Application of the Bill to the States
While the Bill will allow the proposed Human Rights and Equal Opportunity Commission to examine laws and inquire into governmental acts and practices at all levels of government (in order to ensure that the rights and freedoms in the Bill of Rights are being respected), the Bill does not have the capacity to override State laws. This is in the hope of securing a co-operative Commonwealth/State approach to the protection of human rights. If it should prove to be the case that some States refuse to amend laws which seriously offend against the rights and freedoms set out in the Australian Bill of Rights, the Commonwealth might have to consider further legislation. It is sincerely hoped that most States will approach the Bill of Rights in a constructive manner, and do their best to conform to the fundamental standards it sets which are, after all, standards which Australia has committed itself to the international community to observe.
Constitutional entrenchment
The Australian Bill of Rights Bill does not, of course, amend the Constitution. That could only be done after a referendum. It is hoped that one day, after a suitable period in which the operation of the Bill of Rights as an ordinary statute can be evaluated and fine-tuned, it will be possible to incorporate the Bill into our Constitution. But that is not proposed at this stage. It should be noted that, in Canada, the Canadian Bill of Rights was enacted as an ordinary statute in 1960 and was followed by the constitutionally-entrenched Canadian Charter of Rights and Freedoms in 1982.
The role of the Courts
As mentioned above, the courts will have the function of applying the Bill of Rights to particular Commonwealth and Territory laws in limited circumstances.
There are those who have expressed doubts about the ability of our judiciary to fulfill this task. I do not share those doubts. The Australian Bill of Rights Bill represents a clear statement of Parliament's intention that civil and political rights should not just be acclaimed but should also be upheld by governments. The application of Parliament's general intention to particular situations is a traditional role of our courts. In relation to the Bill of Rights, Australian courts will have available to help them the experience gained under earlier instruments, such as the 1950 European Convention for the Protection of Human Rights and Fundamental Freedoms and the 1982 Canadian Charter of Rights and Freedoms.
With these matters in mind, there is no reason to doubt the ability of our courts to apply the Bill of Rights fairly and effectively. Should any problem develop in a particular area, it will be open to Parliament to address the problem through further legislation.

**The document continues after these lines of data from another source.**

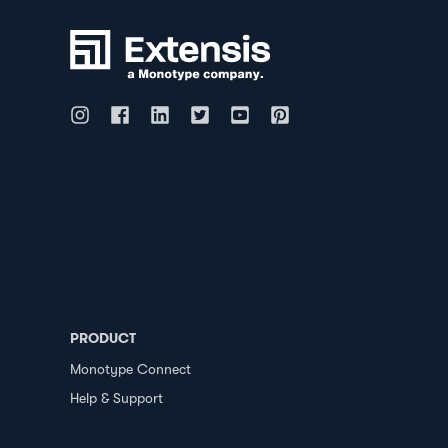
PRODUCT
Monotype Connect
Help & Support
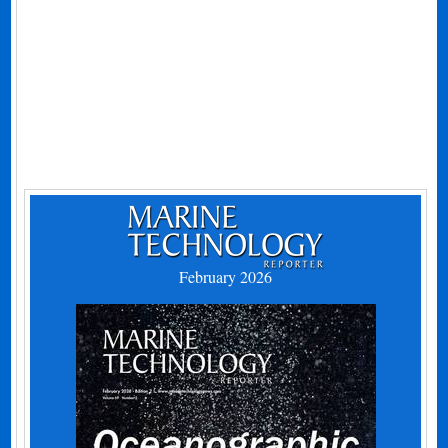
February 2026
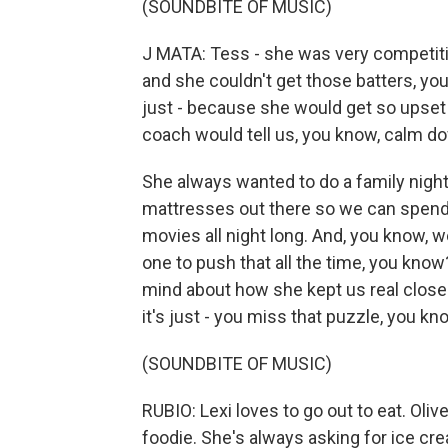
(SOUNDBITE OF MUSIC)
J MATA: Tess - she was very competiti
and she couldn't get those batters, you k
just - because she would get so upset a
coach would tell us, you know, calm do
She always wanted to do a family night 
mattresses out there so we can spend 
movies all night long. And, you know, 
one to push that all the time, you kno
mind about how she kept us real close a
it's just - you miss that puzzle, you k
(SOUNDBITE OF MUSIC)
RUBIO: Lexi loves to go out to eat. Olive
foodie. She's always asking for ice cre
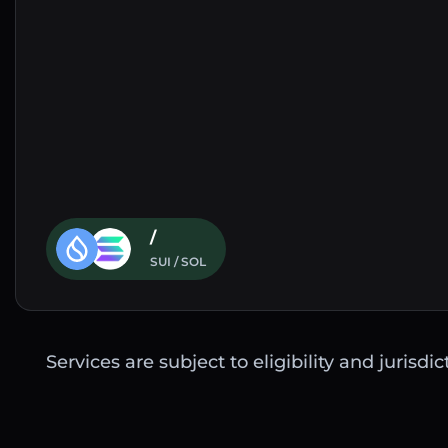
/
SUI / SOL
Services are subject to eligibility and jurisdi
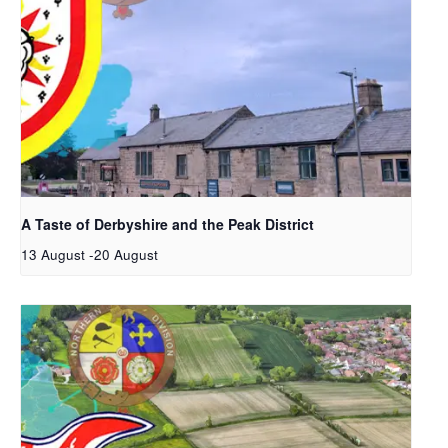
A Taste of Derbyshire and the Peak District
13 August
-
20 August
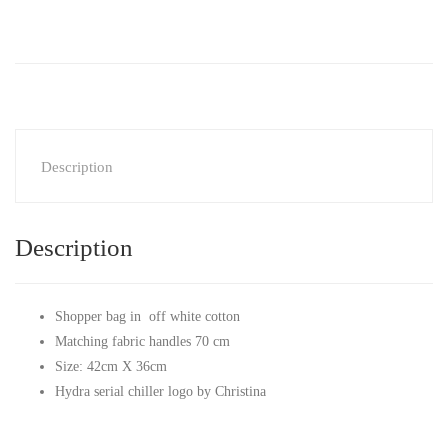
Description
Description
Shopper bag in off white cotton
Matching fabric handles 70 cm
Size: 42cm X 36cm
Hydra serial chiller logo by Christina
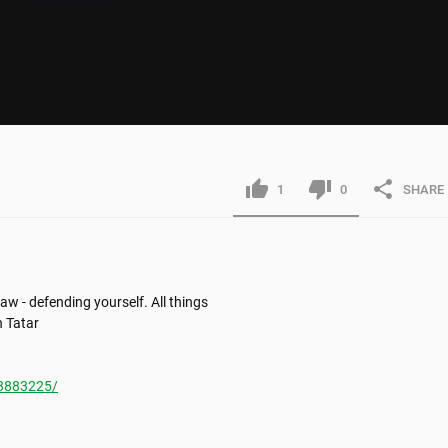
1
0
SHARE
w - defending yourself. All things 
 Tatar

3883225/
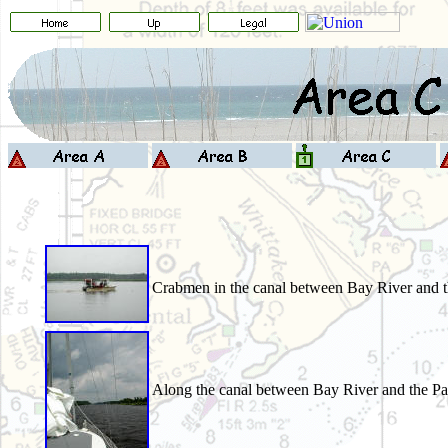
Crabmen in the canal between Bay River and 
Along the canal between Bay River and the Pa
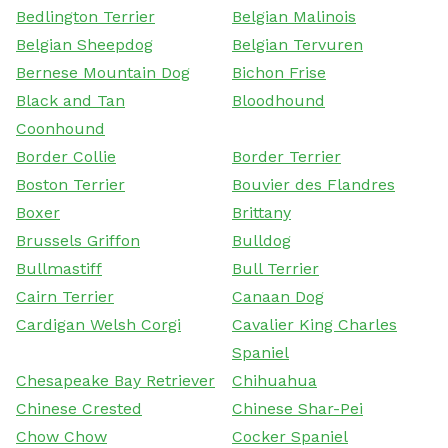
Bedlington Terrier
Belgian Malinois
Belgian Sheepdog
Belgian Tervuren
Bernese Mountain Dog
Bichon Frise
Black and Tan
Bloodhound
Coonhound
Border Collie
Border Terrier
Boston Terrier
Bouvier des Flandres
Boxer
Brittany
Brussels Griffon
Bulldog
Bullmastiff
Bull Terrier
Cairn Terrier
Canaan Dog
Cardigan Welsh Corgi
Cavalier King Charles
Spaniel
Chesapeake Bay Retriever
Chihuahua
Chinese Crested
Chinese Shar-Pei
Chow Chow
Cocker Spaniel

Exposure for public consideration
It is sometimes said that the Government has not allowed enough time for public consideration of the Bill of Rights. It is difficult to know why further time is thought necessary when the Government's intention to enact a bill of rights was first announced on 25 October 1983, and the current Bill has been before the Parliament since 9 Oct 1985. I believe that there has been an adequate time for public consideration (and indeed there has been a lively public debate, especially in recent months), and that the time has now come to enact the Bill without undue further delay.
Traditional Values
Finally, as I hope is obvious from the above, the Bill of Rights will not destroy traditional values or change the lifestyle of the Australian community. Rather, the Government's aim is to ensure that those rights and freedoms which Australians, quite rightly, generally take for granted, are afforded adequate protection.